Les deux premiers auteurs doivent leurs méthodes et leur savoir à l’abondance des recherches de l’Université de Lausanne et de l’EPFL dans son École d’architecture. Ces travaux se sont focalisés depuis un demi-siècle sur les arts et les développements culturels, jusqu’aux plus contemporains et situés dans notre propre pays. A Dorigny, des instituts actifs et nombre de mémoires de licence ont éclairé les arts, les lettres romandes, l’histoire du tourisme ou la construction urbaine, domaine où Montreux illustra l’invasion d’un territoire idyllique par la monumentalité des palaces.
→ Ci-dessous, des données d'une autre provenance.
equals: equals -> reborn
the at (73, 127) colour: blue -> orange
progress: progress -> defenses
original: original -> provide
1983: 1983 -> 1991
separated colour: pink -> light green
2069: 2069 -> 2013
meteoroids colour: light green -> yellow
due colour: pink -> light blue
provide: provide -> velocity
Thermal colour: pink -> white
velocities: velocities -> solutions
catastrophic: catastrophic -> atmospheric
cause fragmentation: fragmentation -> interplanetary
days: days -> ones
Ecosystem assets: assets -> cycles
On ressent la solidité de cette assise scientifique dans la présentation d’un microcosme par un ensemble de milieux culturels.

L’apport informatif de ce demi-millier de pages, sur l’histoire artistique d’un rivage de 15 kilomètres, offre aux grognons l’occasion de déplorer soit de trop longues énumérations, soit des perspectives tronquées ou l’omission de tel nom, tel événement, tel lieu. Mais louons cette publication d’avoir conféré vie, ordonnance et solidité factuelle à un phénomène stupéfiant. Quelle avancée ce livre accomplit en dépassant, sur Vevey-Montreux, le stade d’idées reçues, disparates et amollies! Salut aux artistes qui agonisaient en noms de rues ou sur plaques commémoratives! Silence à ceux qui ne faisaient de tout cela que rhétorique, nostalgie, bonnes histoires et cancans, ou à ceux qui exploitent une fierté régionale pour leur petit commerce! Expansion d’un savoir qui n’était qu’une mémoire à trous ou dada d’érudits! Justice rendue à ceux qui ont mis leur énergie dans les musées et sauvé des archives! Prise de conscience d’un passé. Il pose des exigences à des municipalités en déroute. Il offre un diapason aux joyeux innovateurs.
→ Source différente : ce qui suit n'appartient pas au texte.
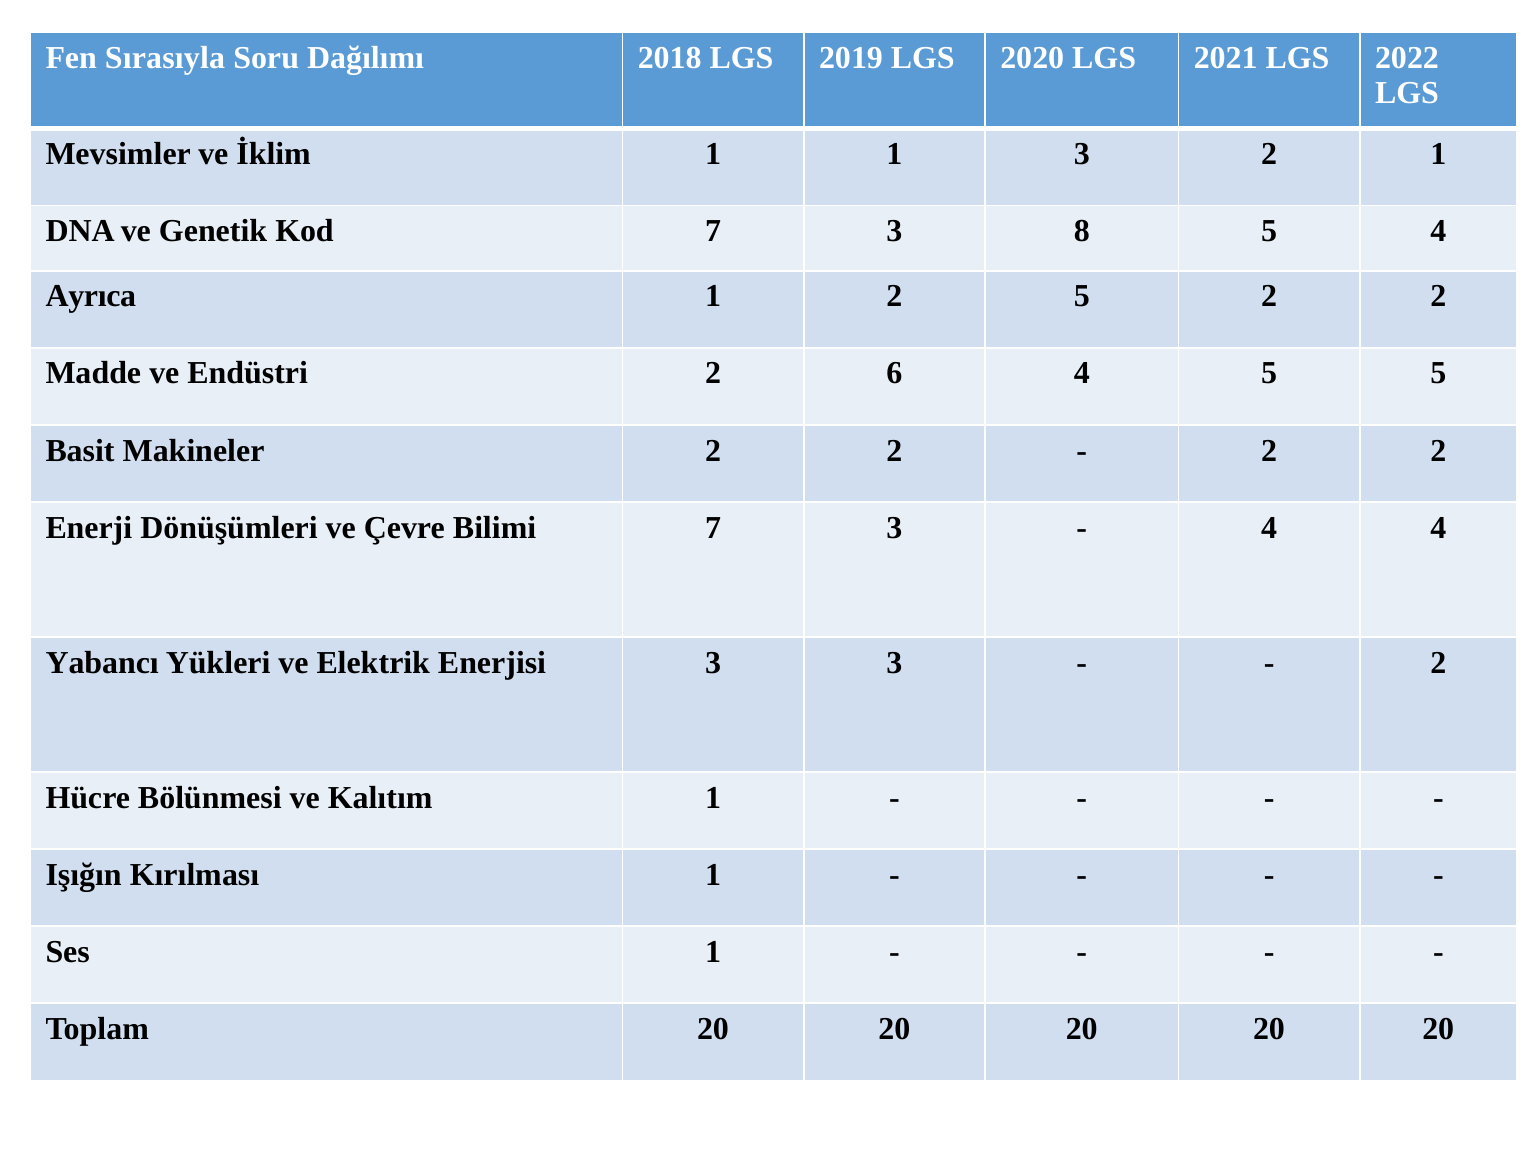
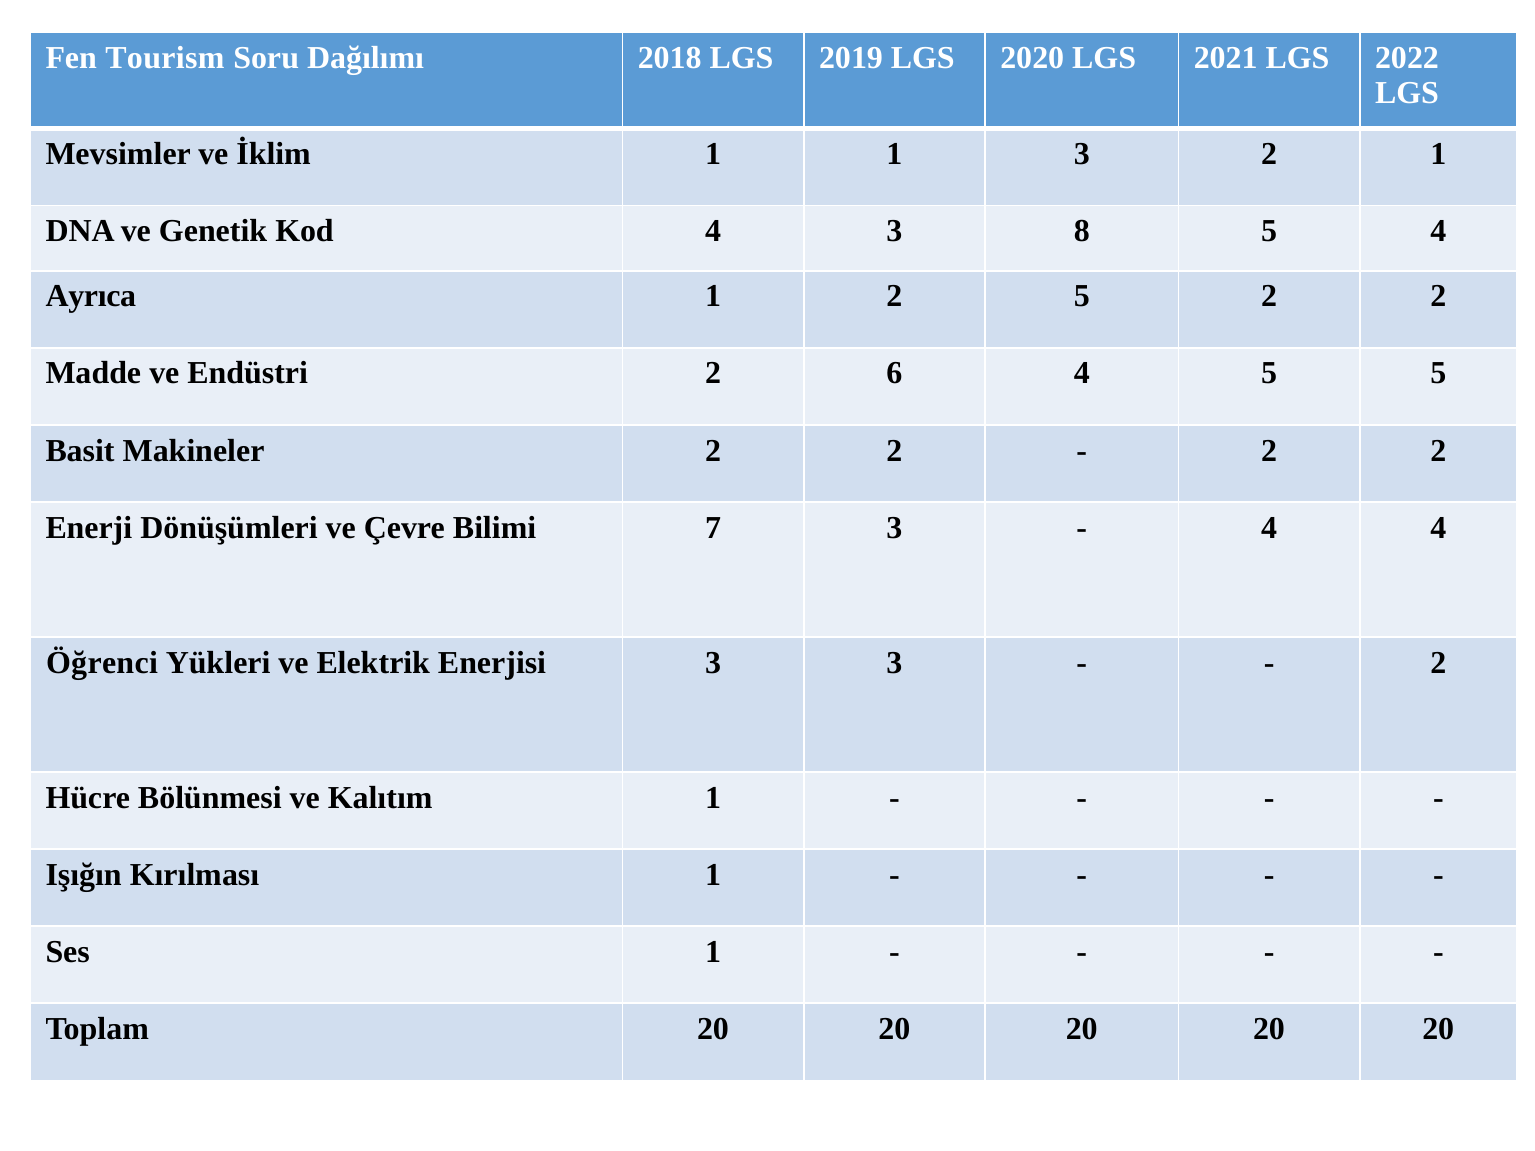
Sırasıyla: Sırasıyla -> Tourism
Kod 7: 7 -> 4
Yabancı: Yabancı -> Öğrenci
Deux piliers splendides, dans ce gros ouvrage bleu fauve, assurent le plaisir des lecteurs qui naît dès l’ouverture du volume. L’iconographie offre renouvellement, surprises et beaucoup d’enchantements après tout ce qu’on avait déjà vu sur ces gens et ces lieux célèbres, ou les Fêtes des Vignerons d’hier. Du côté de nos grands peintres paysagers, une véritable réhabilitation est réservée par exemple à Alfred Chavannes. Je n’avais jamais admiré, venue d’un musée bernois, sa vue plongeante sur Chillon et les Dents du Midi. J’ai découvert les papillons que, partant de Montreux, allait chasser Vladimir Nabokov.

L’autre apport majeur de ce livre, ce sont des écrits de la plume d’écrivains très inspirés par Vevey et Montreux, réunis comme une anthologie élégamment fondue tout au long du texte principal. Ils offrent les plus vifs plaisirs de lecture, à commencer par Rousseau lui-même, à la source de tout le mouvement que traite cette publication. Son génie, qui fut absolument neuf par sa netteté de langue et sa fraîcheur de sentiment, émut le monde et nous touche encore, en ce portrait d’une femme née à Vevey, Madame de Warens, extrait des Confessions:

«Elle avait un air caressant et tendre, un regard très doux, un sourire angélique, une bouche à la mesure de la mienne, des cheveux cendrés d’une beauté peu commune, et auxquels elle donnait un tour négligé qui la rendait très piquante.»

Référence:

Entre arts et lettres, Trois siècles de rayonnement culturel autour de Vevey et de Montreux, par David Auberson, Ariane Devanthéry, Yves Gerhard, Yves Guignard, Éditions Infolio.